Eine solche Flucht nach vorn kann nie ein Ende finden: Alles wird immer wieder verbraucht und muss immer wieder von Neuem beginnen. Die Aussicht auf irgendein nützliches Ergebnis für die große Mehrheit (wie etwa weniger Arbeit) wird übrigens von den Führern in Politik und Wirtschaft nicht einmal mehr erwähnt. Der wirkliche Nutzen technischer Entwicklung in der modernen Welt besteht inzwischen in ihrer sozialen Funktion: die Lösung der von ihr geschaffenen Probleme zu verhindern, indem sie ständig neue hervorbringt. Ganz nach dem Motto »Warum einfach, wenn es auch kompliziert geht?« erlaubt es die schnelle Ausbreitung einer selbstzerstörerischen Technologie, dem historischen Widerspruch des fortwährend konfiszierten Reichtums aus dem Weg zu gehen. So gesehen kann man den TGV als eine weitere Waffe in jenem Arsenal beschreiben, mit dessen Hilfe innerhalb der heutigen Gesellschaft die in ihr selbst enthaltenen emanzipatorischen Möglichkeiten bekämpft und verschiedenste Bereiche des Daseins sturmreif geschossen werden.
Seit ein Verteidigungsminister den Einmarsch französischer Truppen in den Irak mit der Geschwindigkeit des TGV verglich, ist die Funktion, die diesem Transportmittel in der Vorstellungswelt der Verfügenden zugedacht ist, offenkundig geworden. Wurde nicht sein – selbstverständlich japanisches – Vorbild »Geschosszug« genannt? Die tatsächlichen Auswirkungen auf die derart beschenkte Bevölkerung werden zweifellos ebenso verschleiert werden wie der Zusammenhang zwischen dem lärmenden Feldzug am Golf und der »Tragödie« der kurdischen Bevölkerung oder der Katastrophe der brennenden Ölquellen. Es handelt sich auch hier um einen Krieg, in dem der Vorstoß des TGV, der »alles auf seinem Weg hinwegfegt«, ein entscheidendes Moment ist, ein Krieg, der die Eigentümlichkeit hat, den Zyklus von Zerstörung und Wiederaufbau so sehr wie kein anderer zu verkürzen, indem er beide Operationen zu einer einzigen namens »Raumplanung« verschmilzt.
Es ist ein Krieg, in dem es nur Verlierer gibt, denn die Illusionen einer Verbesserung, eines Zeitgewinns usw. gehen vorüber, während die Schädigungen bleiben.

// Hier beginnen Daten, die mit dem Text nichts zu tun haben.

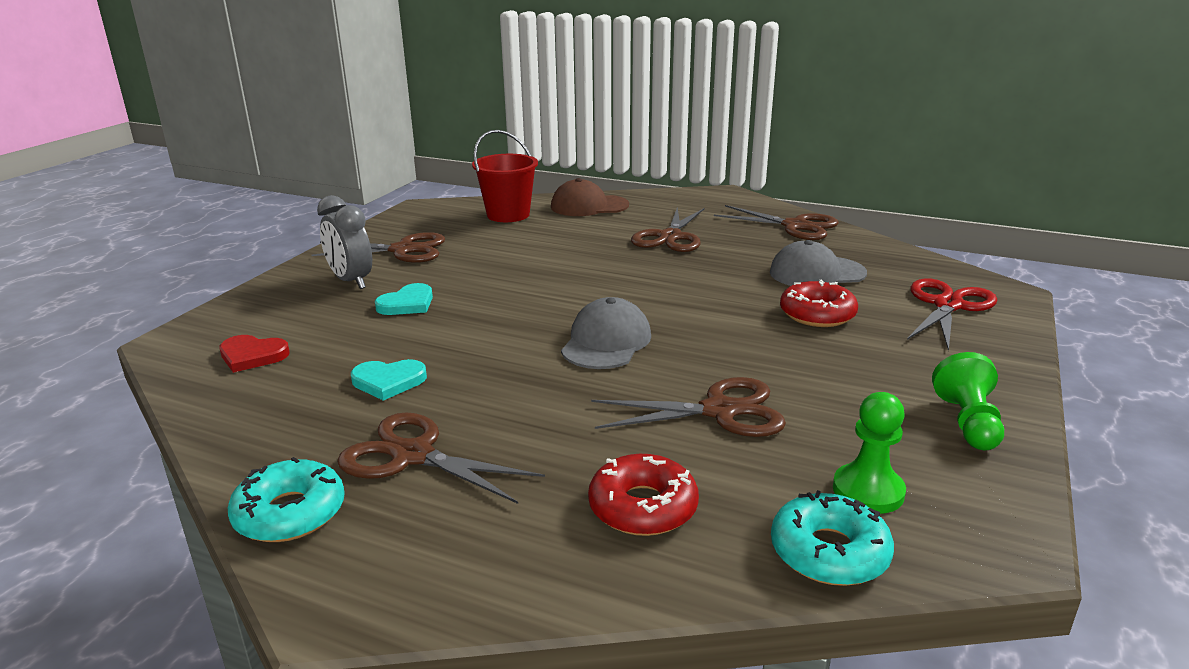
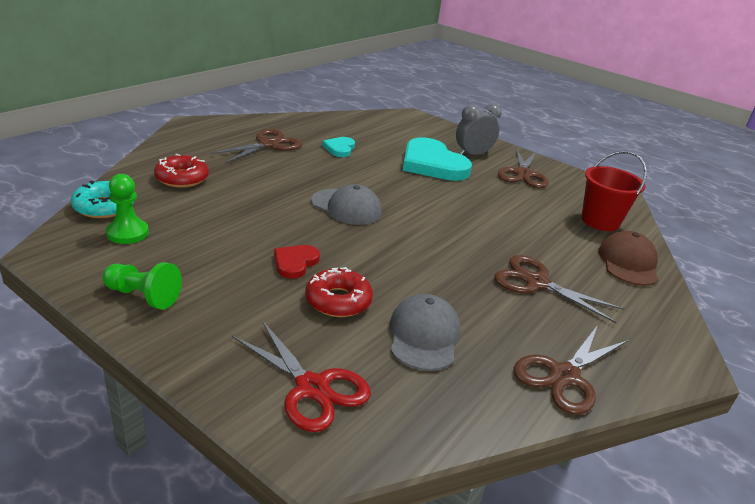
camera: 100 degrees right, 5 degrees up
red heart [220,335,290,373] -> red heart moved to [274,245,320,279]
turquoise donut [228,457,345,542] -> none
turquoise heart [375,283,433,315] -> turquoise heart [403,137,472,181], size x2.03
brown scissors [591,377,786,437] -> none

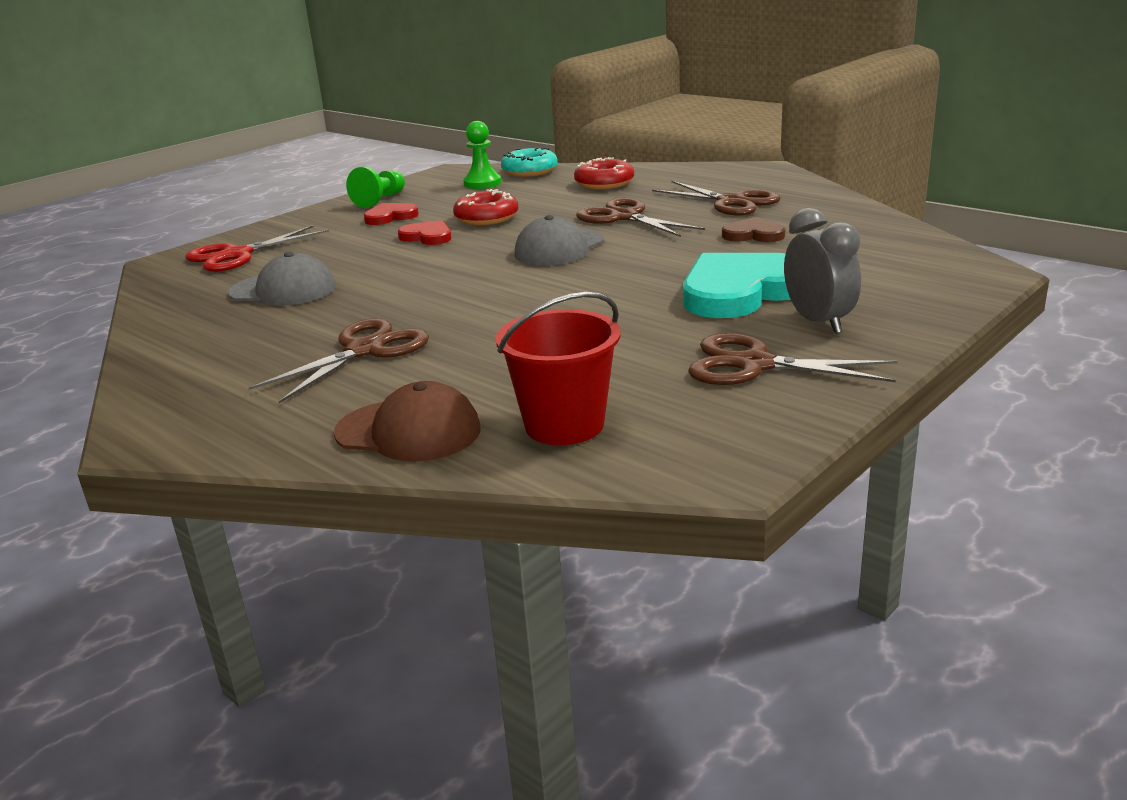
camera: 100 degrees right, 5 degrees down
red donut [305,267,373,317] -> red donut moved to [453,189,519,225]
turquoise heart [322,137,355,157] -> brown heart [722,217,785,242]
brown scissors [513,325,628,415] -> brown scissors moved to [576,198,705,237]
none -> red heart [364,203,419,225]

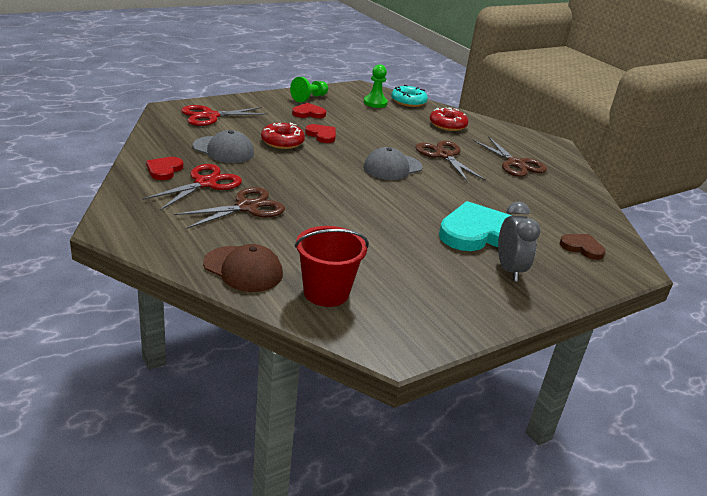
camera: 10 degrees right, 5 degrees up
red donut [453,189,519,225] -> red donut moved to [261,123,305,149]
brown scissors [688,333,897,385] -> none
brown heart [722,217,785,242] -> brown heart moved to [559,234,606,260]
none -> red scissors [142,164,242,210]
none -> red heart [146,157,184,180]

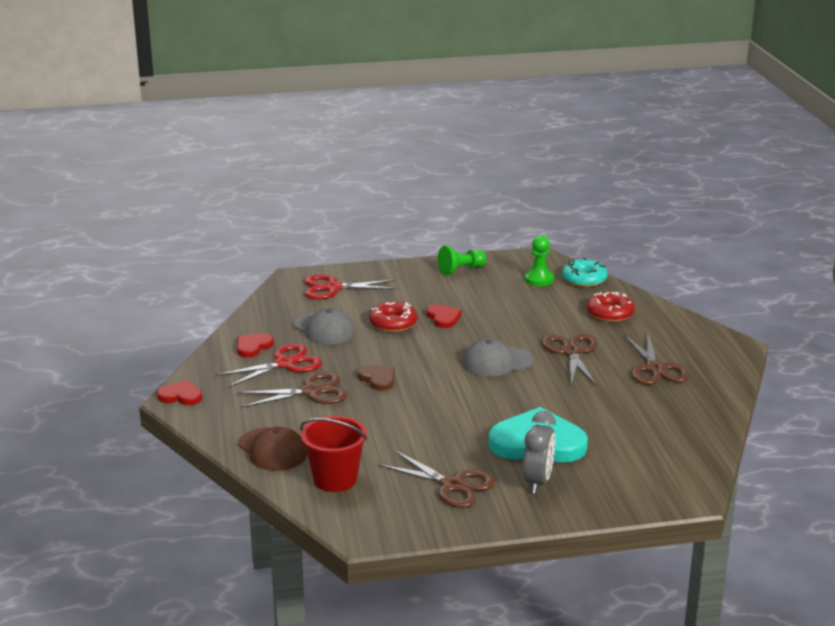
camera: 25 degrees right, 5 degrees down
red heart [292,103,326,118] -> red heart moved to [157,380,202,405]
brown heart [559,234,606,260] -> brown heart moved to [357,365,395,391]
none -> brown scissors [378,451,495,508]

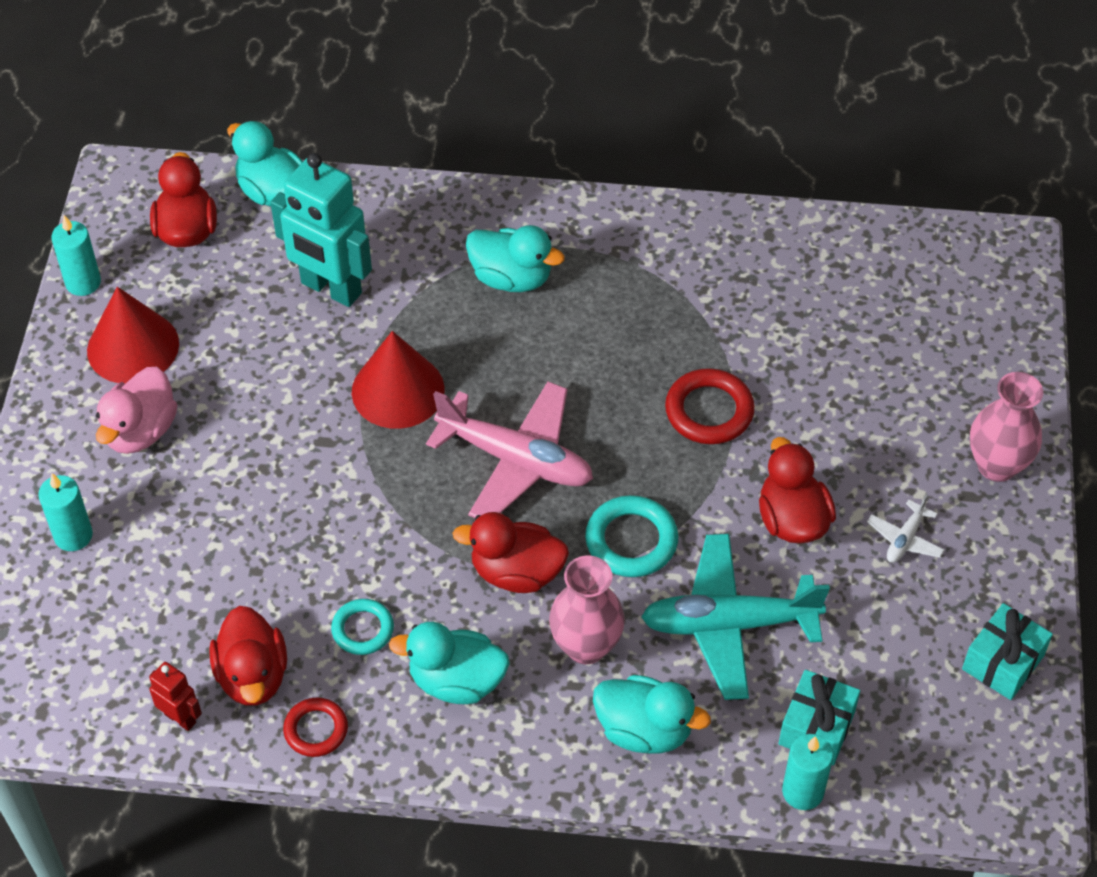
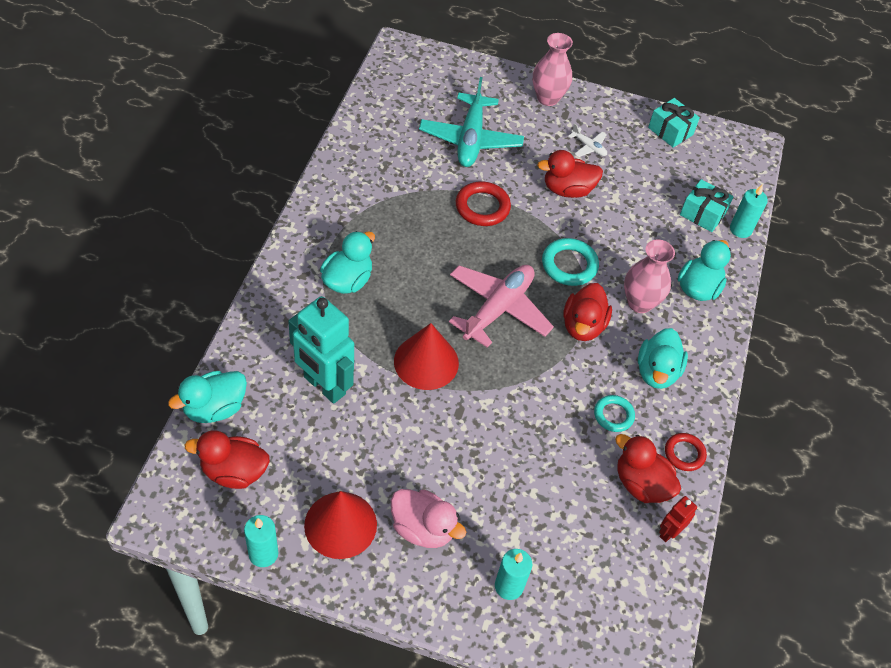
camera: 85 degrees left, 0 degrees up
red duck [209,606,287,706] -> red duck turned 135 degrees counterclockwise [615,434,681,503]
turquoise robot [270,153,372,307] -> turquoise robot turned 90 degrees clockwise [288,296,354,404]
turquoise plane [641,534,830,700] -> turquoise plane moved to [419,77,524,167]

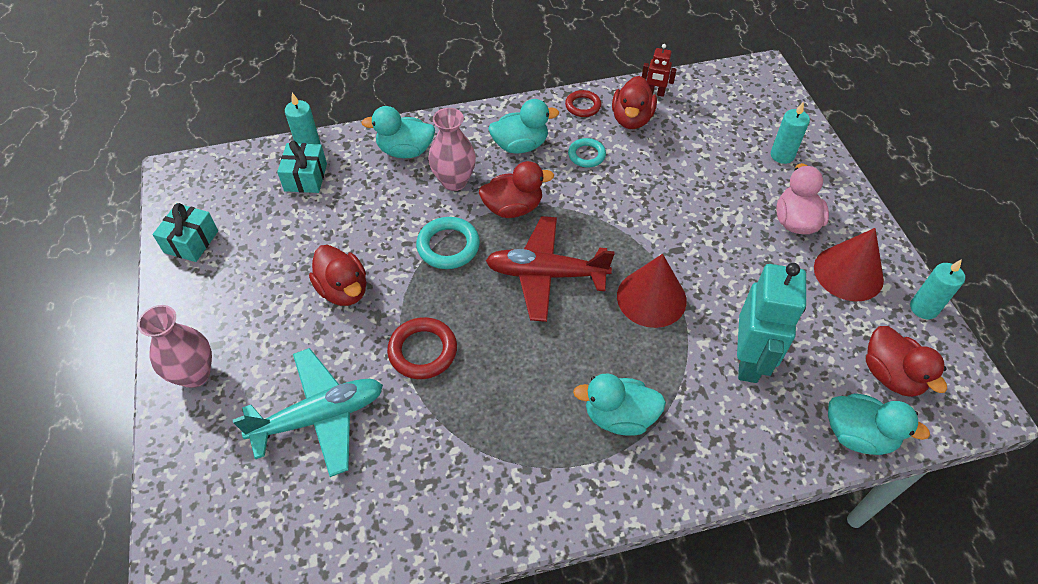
camera: 115 degrees left, 0 degrees up
pink plane [449,265,554,348] -> red plane [485,216,615,322]
white plane [568,123,607,157] -> none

Insofern ist es verlockend, in seinem Verlauf ein unentrinnbares Schicksal zu sehen – sei es das der »Technik« oder das der »modernen Gesellschaft«. Allerdings wird sich eine Empörung, die sich gegen allgemeine Verhältnisse richtet und diese nicht mehr als angreifbare und veränderliche Wirklichkeit behandelt, zwangsläufig recht schnell erschöpfen. Wer jedoch einmal die Entscheidung getroffen hat, über die demokratische Sichtblende hinweg auf die Verfügenden zu blicken und die Schädigungen bis zu den Schädigern zurückzuverfolgen, dem wird es nicht an Gegnern mangeln, die benannt und bekämpft werden können.